A SHEINLÂNDIA E O CUSTO DO CONSUMO SEM CONSCIÊNCIA

Olhando alguns relatórios sobre o crescimento das fast fashion após a pandemia, impossível não se espantar com a gigante chinesa Shein, que dispensa maiores apresentações (para o bem ou para o mal) e já ultrapassa os US$ 100 bilhões. A fórmula mágica é despejar diariamente no mercado milhares de novos produtos, que são comprados, usados e descartados rapidamente mundo afora, gerando uma série de problemas. O mundo dos negócios costuma ficar maravilhado com ascensões meteóricas no comércio eletrônico, e a Shein, fundada em 2012, já está presente em 150 países, batendo em faturamento o grupo Inditex e outros players de peso, oferecendo roupas com design moderno a preços muito acessíveis, principalmente para jovens e adolescentes. Mas como eles conseguiram fazer isso tão rapidamente? Aparentemente, fazendo bom uso de sua comunicação digital e escondendo o que não pode ser mostrado.

O marketing é concentrado nas mídias sociais e, a cada curtida, as clientes ganham pontos que se transformam em descontos a partir de determinado valor acumulado. O site é um espaço frenético de promoções mas há acesso à página de responsabilidade social com informações bem sucintas, para não dizer vagas, sobre as práticas com a comunidade, ambiente de trabalho e meio ambiente. Os fãs da plataforma não parecem se importar, ou talvez não percebam os efeitos nefastos que o excesso de consumo provoca no meio ambiente e no tecido social, temas já abordados à exaustão (e talvez por isso mesmo rejeitados). A Sheinlândia é muito envolvente, com sua aura de gameficação das promoções, atraindo os compradores compulsivos, mas também os que vêem nessas redes a única opção de se vestir na moda sem gastar muito. E quem tem o direito de lhes negar o acesso ao bonito e barato, quando a moda deveria ser para todos, não é mesmo?

Quando compramos um produto, queremos acesso a um determinado estilo de
vida. Validamos, com nossas escolhas, as boas ou as más práticas do mercado.
Porém, quando consumimos e postamos nossas “comprinhas”, também somos
consumidos. De certa forma, colocamo-nos na prateleira das redes sociais, num
modo de produção em que a vida e o lifestyle de cada um é o produto. Quem lucra
com isso? Ora, para se expor numa vitrina instagramável e ser percebido, é preciso
ter a aparência que vende. A Shein entendeu e passou a oferecer esse imenso
parque de diversões consumistas. O que ninguém sabe é que alguém está pagando
caro para esses produtos serem tão baratos. Não existe mágica!

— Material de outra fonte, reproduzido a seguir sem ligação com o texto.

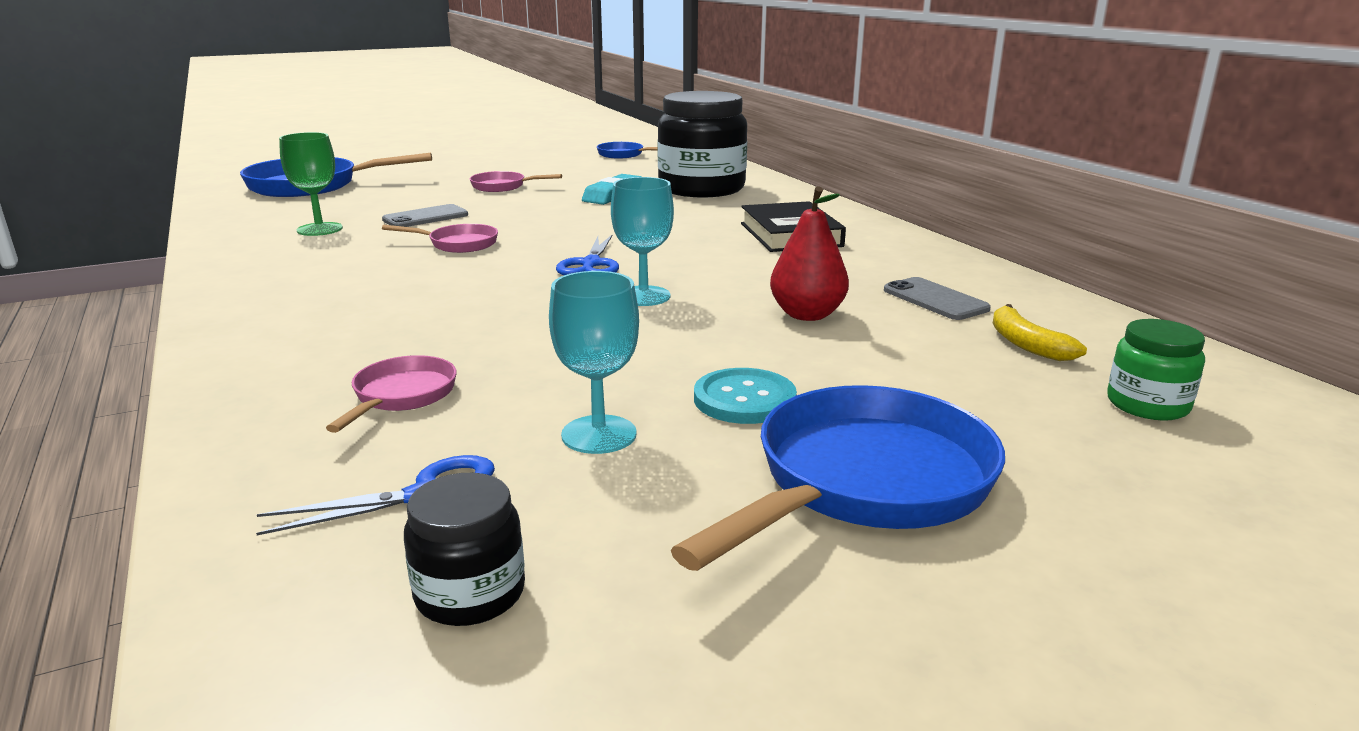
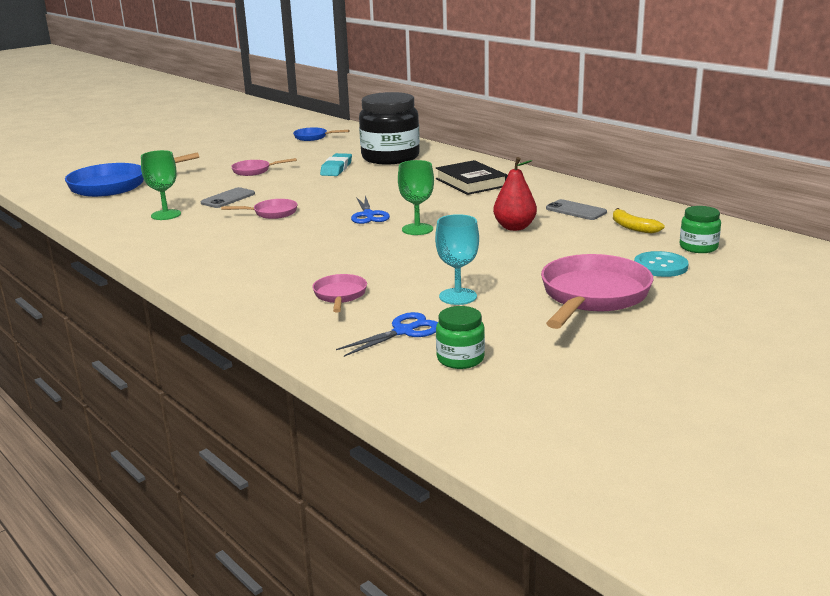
camera: 15 degrees left, 0 degrees up
(470, 594) = (460, 359): black jar -> green jar
(643, 296) = (417, 229): turquoise goblet -> green goblet
(744, 399) = (514, 272): turquoise button -> turquoise button (660, 266)
(863, 483) = (592, 296): blue pan -> pink pan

Quantos casacos e jaquetas precisamos em nosso guarda-roupa? De quantas cores? Precisamos ter a cor do ano da Pantone ou da WGSN para sermos aceitos socialmente? O consumo excessivo e o descarte precoce são alguns dos motivos para o exorbitante número de mais de 4 milhões de toneladas de resíduos têxteis desperdiçados por ano no Brasil. Quem divulga o número é a Abrelpe (Associação Brasileira de Limpeza Pública e Residuos Especiais), e é claro que, além da quantidade descartada, preocupa a poluição ambiental causada pelos materiais e químicos utilizados, provocando grandes danos para a população e o planeta.

Entretanto, não se pode esquecer que esse é um modelo de negócios em que a produção está atrelada a um consumo rápido, impulsivo, que tem como conceito a não repetição dos looks e o veloz desuso das roupas, inclusive pela baixa qualidade. Sua lógica é insustentável, mesmo com todas as melhorias e tentativas de circularidade, ainda ínfimas, face ao volume total produzido - pois segue incentivando o consumo em excesso e o uso de recursos que não são infinitos - o resultado é uma cadeia de problemas que vão desde as emissões de gases causadores do efeito estufa (e aqui entra não só a etapa de produção, mas também a de distribuição, entrega e uso dos produtos), a alta demanda por matérias-primas e o gigantesco volume de descarte inapropriado destas roupas, em sua maioria feitas de tecidos sintéticos, com alto poder poluidor.

Comprovando o que já sabemos desde o desabamento do complexo têxtil Rana Plaza (ocorrido em 2013), voltamos a ver os direitos dos trabalhadores violados. Recentemente, um novo documentário investigativo da emissora britânica Channel 4 revelou que, por trás dos preços baixíssimos praticados pela Shein, estão trabalhadores em regime análogo à escravidão. A história se repete, a exploração também, e quem assistiu a “The True Cost” sabe do que estou falando. Quem não, é só procurar na Netflix. O documentário, de 2015, demonstra bem qual é o verdadeiro custo da moda, que ninguém vê.